Text
---+---

With ticket sales up and praise from patrons, Rodney Rock says Jorgensen Auditorium is on the move.

"Our numbers are showing that we're doing something right," says Rock, director of the auditorium. Single ticket sales are up 54 percent compared to this time last year, and subscriptions for the two series - classical music and cabaret - are up as well.

Rock attributes Jorgensen's success to changes in programming, including offering "bigger names" in the entertainment business. For instance, Harry Belafonte started this season's cabaret series and violinist Itzhak Perlman, Doc Severinsen and his Big Band and Bela Fleck and the Flectones will perform in the spring. Rock says the new programming is attracting more people, particularly younger audiences."If you attend performances you'll notice many of the same faces, but we're also getting more students, which is important," he adds."It's the main reason why we're here."

The Jorgensen can play an important part in augmenting the educational process at the University, Rock says. And through a variety of workshops, master classes and community activities, Jorgensen is doing just that.

Last spring, for example, Jorgensen arranged performances for the Mexican music ensemble Quetzalcoatl at a library in Hartford and at three public schools, before their concert at UConn.

And this fall staff arranged public school performances for the the San Jose Taiko drummers and an appearance at the music department's convocation seminar, a class for music majors."That was the first time in the history of the school that artists from Jorgensen had come to convocation to perform," Rock says.

The King's Singers will perform at a convocation class in January, before their auditorium concert, and the Juilliard String Quartet will teach master classes next semester. Jorgensen also now sponsors events with SUBOG, such as Judy Tenuta's comedy act presented this fall, and the upcoming Bela Fleck concert.

"In the past there was a perception that even though the auditorium was physically located on campus, that somehow this program was outside the University," Rock says. He says he wants to change that perception and is committed to interacting with all the academic departments and centers on campus.

Rock is particularly proud of the new programming that addresses relevant social issues. He noted the October presentation of The Beast, a dance theater piece that placed the issue of domestic violence on the concert stage. In conjunction with the performance, Jorgensen hosted a three-day conference on domestic violence that involved faculty, administrators and social service professionals from across the state."It was a great opportunity to show that the arts can do more than just entertain - they can educate," he says.

---+---

Dataset content
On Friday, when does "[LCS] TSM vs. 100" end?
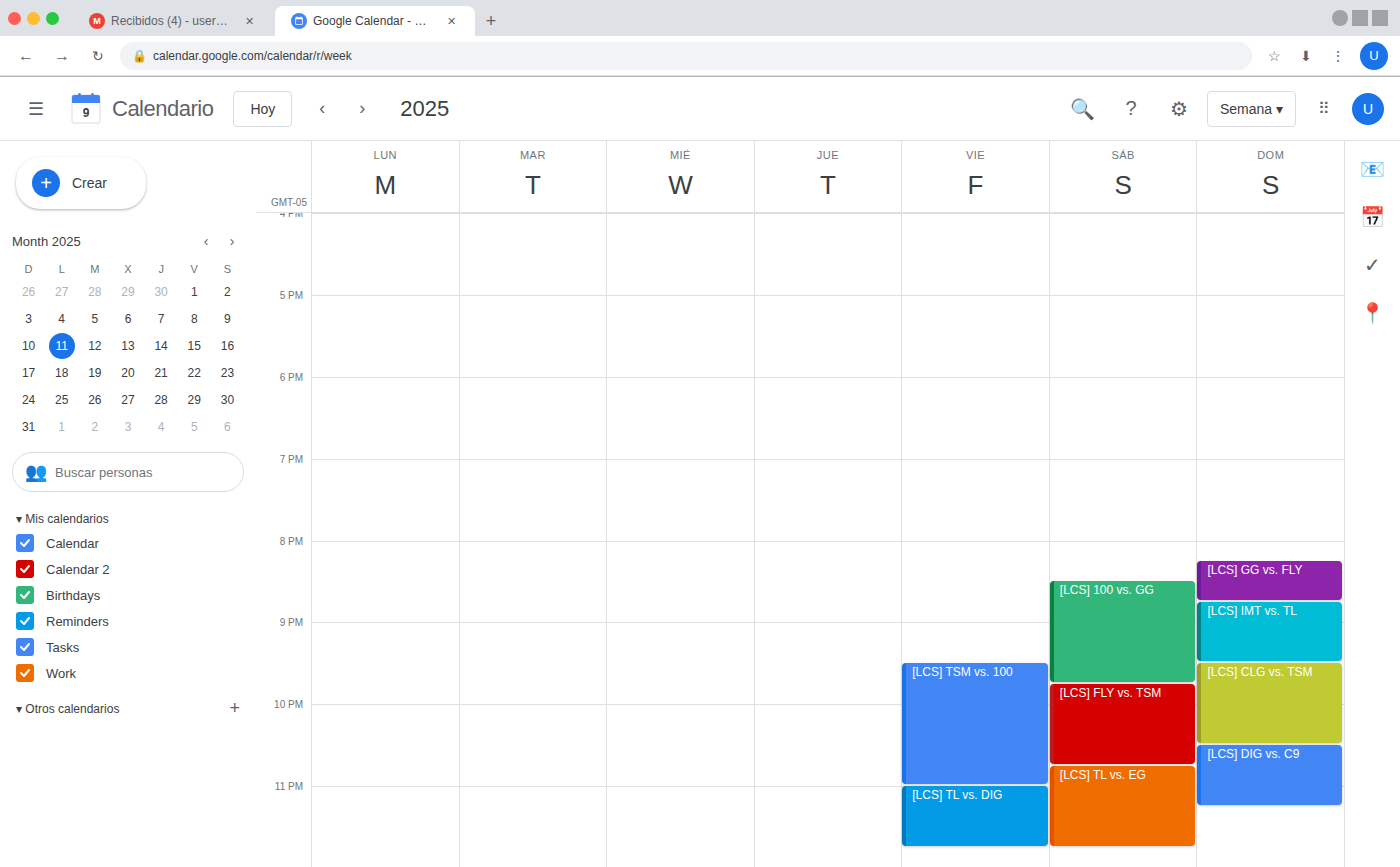
11:00 PM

---+---

What is asked
How would you put this sentence from the Jorgensen Auditorium article into Spanish: "The Jorgensen can play an important part in augmenting the educational process at the University, Rock says."

Written response
El Jorgensen puede desempeñar un papel importante en la ampliación del proceso educativo de la Universidad, dice Rock.